Exercise instructions - In each item, replace "collectors" with "collected by" and reproduce the lines with no other changes.

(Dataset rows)
****

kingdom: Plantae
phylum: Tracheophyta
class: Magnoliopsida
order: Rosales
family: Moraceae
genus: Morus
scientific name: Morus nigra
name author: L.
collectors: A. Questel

****

Solution for this exercise -
kingdom: Plantae
phylum: Tracheophyta
class: Magnoliopsida
order: Rosales
family: Moraceae
genus: Morus
scientific name: Morus nigra
name author: L.
collected by: A. Questel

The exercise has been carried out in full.